Kaynak Metin:
= = = =

Serdar EKİNCİ, BARAN HEKİMOĞLU, Ethem UYSAL

PID Güç Sistemi Kararlı Kılıcısı Parametrelerinin Belirlenmesi için Böbrek-ilhamlı Algoritma

Güç sistemi kararlı kılıcısı (PSS), düşük frekanslı salınımların bastırılması için etkili bir araçtır. Bu makalede, tek makinalı sonsuz baralı (TMSB) şebeke için Oransal İntegral Türevsel (PID) PSS'nin optimal tasarımında yeni bir algoritma kullanılmıştır. Kontrolör tasarım problemi, bir optimizasyon problemine dönüştürüldü ve kontrolörün PID parametreleri, güçlü bir optimizasyon metodu olan böbrek-ilhamlı algoritma (KA) kullanılarak ayarlandı. Yeni tasarımlanmış PIDPSS'in verimliliği, diferansiyel evrim (DE) ve yapay arı kolonisi algoritması (ABC) tabanlı PIDPSS tasarım yöntemlerine kıyaslanarak büyük ve küçük arızalar altındaki TMSB'ye uygulandı. Lineer olmayan zaman domeni simülasyon sonuçları, önerilen KA tabanlı kontrolörün (KA-PIDPSS) diğer yöntemlere göre daha mükemmel bir sönümleme performansı sağladığını göstermektedir.

= = = =

Kayıt Listesi:
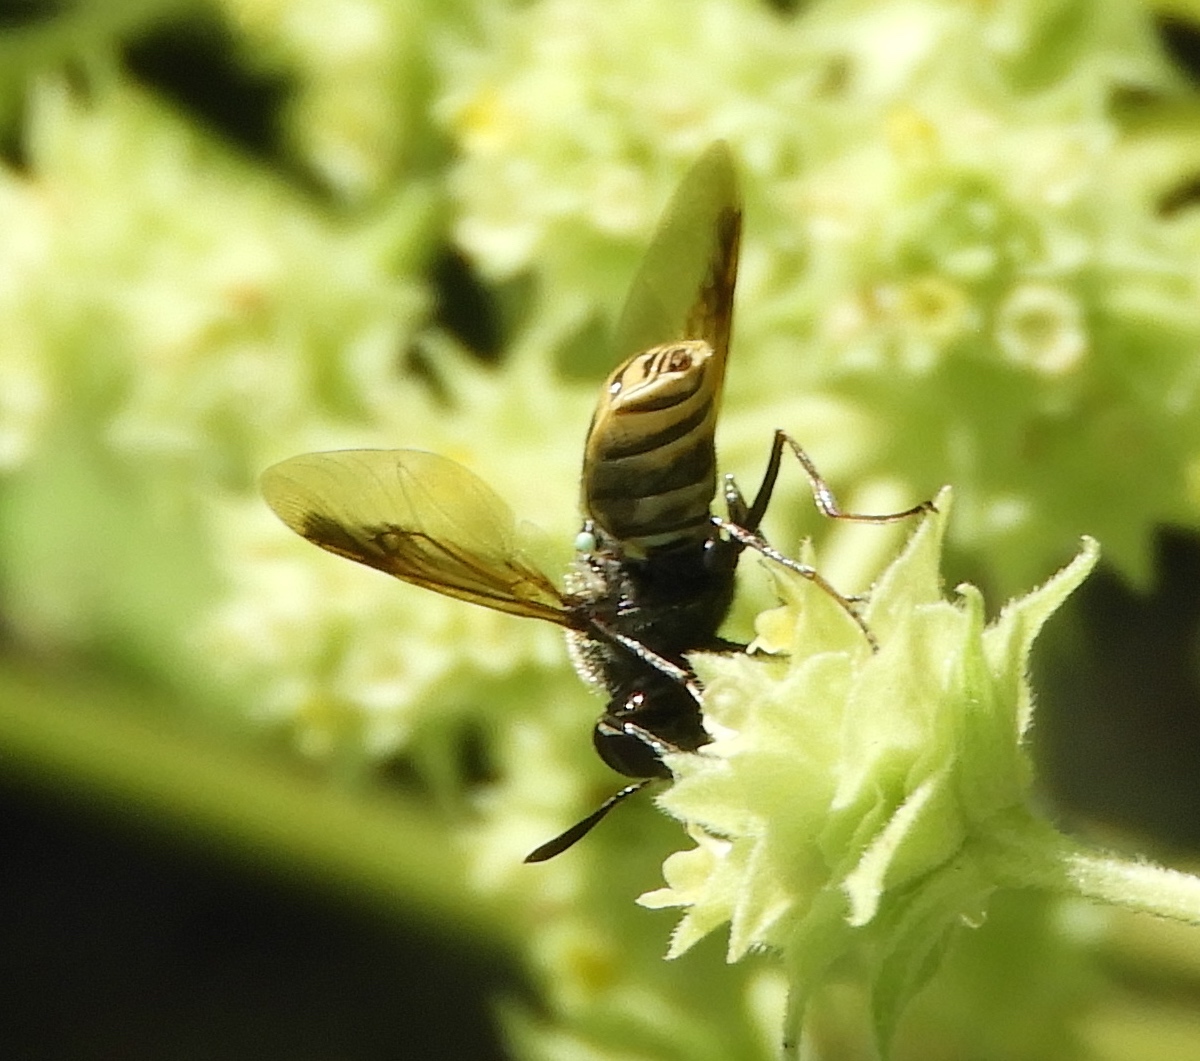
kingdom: Animalia
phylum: Arthropoda
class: Insecta
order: Diptera
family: Stratiomyidae
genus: Hoplitimyia
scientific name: Hoplitimyia
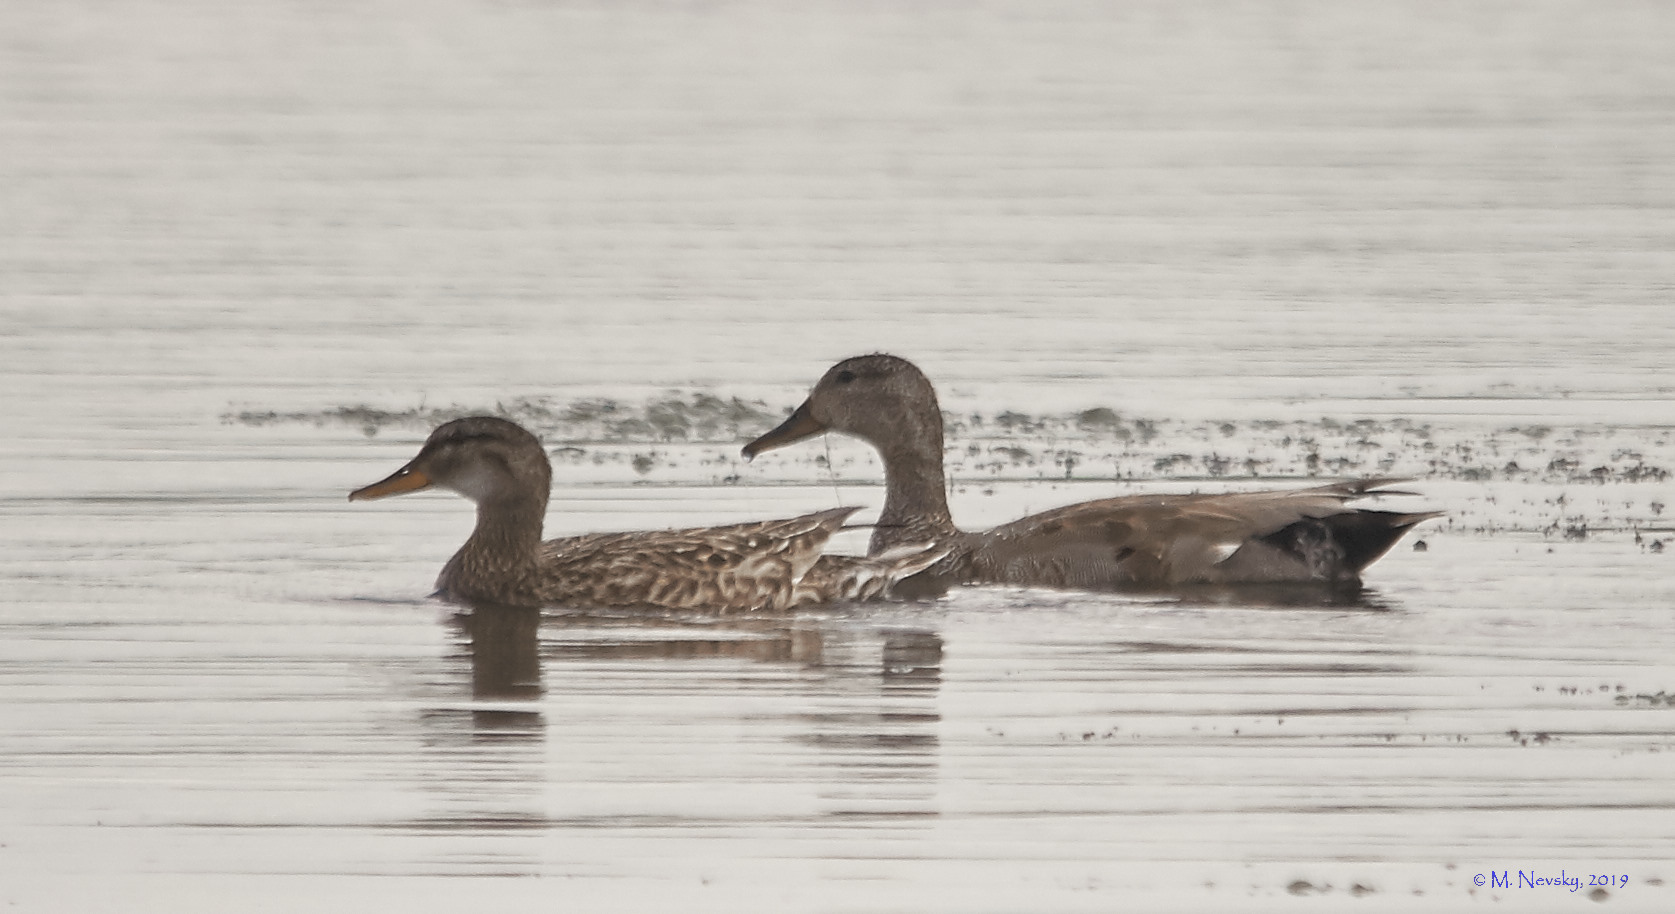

= = = =

Yönergeler:
a: Güç sistemi kararlı kılıcısı metnine göre şu soruları yanıtlayın:
(i) Güç sistemi kararlı kılıcısı hangi salınımları bastırmak için etkili bir araçtır?
(ii) Kontrolörün PID parametreleri hangi algoritmayla ayarlandı?
(iii) Yeni tasarlanan PIDPSS hangi iki algoritmaya dayanan tasarım yöntemleriyle kıyaslandı?
b: Güç sistemi kararlı kılıcısı metninin devamını yazın.

Alıştırma Sonuçları:
a:
(i) Düşük frekanslı salınımları.
(ii) Böbrek-ilhamlı algoritma (KA) ile.
(iii) Diferansiyel evrim (DE) ve yapay arı kolonisi algoritması (ABC).

b:
Anahtar Kelimeler:

Böbrek-ilhamlı algoritma, PID kontrolör tasarımı, güç sistemi kararlılığı, düşük frekanslı salınımlar

Kidney-inspired Algorithm for Determination of PID Power System Stabilizer Parameters

Power system stabilizer (PSS) is an operative tool for the suppression of low frequency oscillations. In this article, a novel algorithm is used for the optimal design of Proportional Integral Derivative (PID) PSS for a single machine infinite bus (SMIB) network. The controller design problem is converted to an optimization problem and the PID parameters of controller are tuned by using kidney-inspired algorithm (KA) which is a powerful optimization method. The efficiency of the newly designed PIDPSS is applied to the SMIB under large and small disturbances in comparison with the differential evolution (DE) and artificial bee colony algorithm (ABC) based PIDPSS design methods. Nonlinear time-domain simulation results show that the proposed KA based controller (KA-PIDPSS) gives an excellent damping performance compared to other methods.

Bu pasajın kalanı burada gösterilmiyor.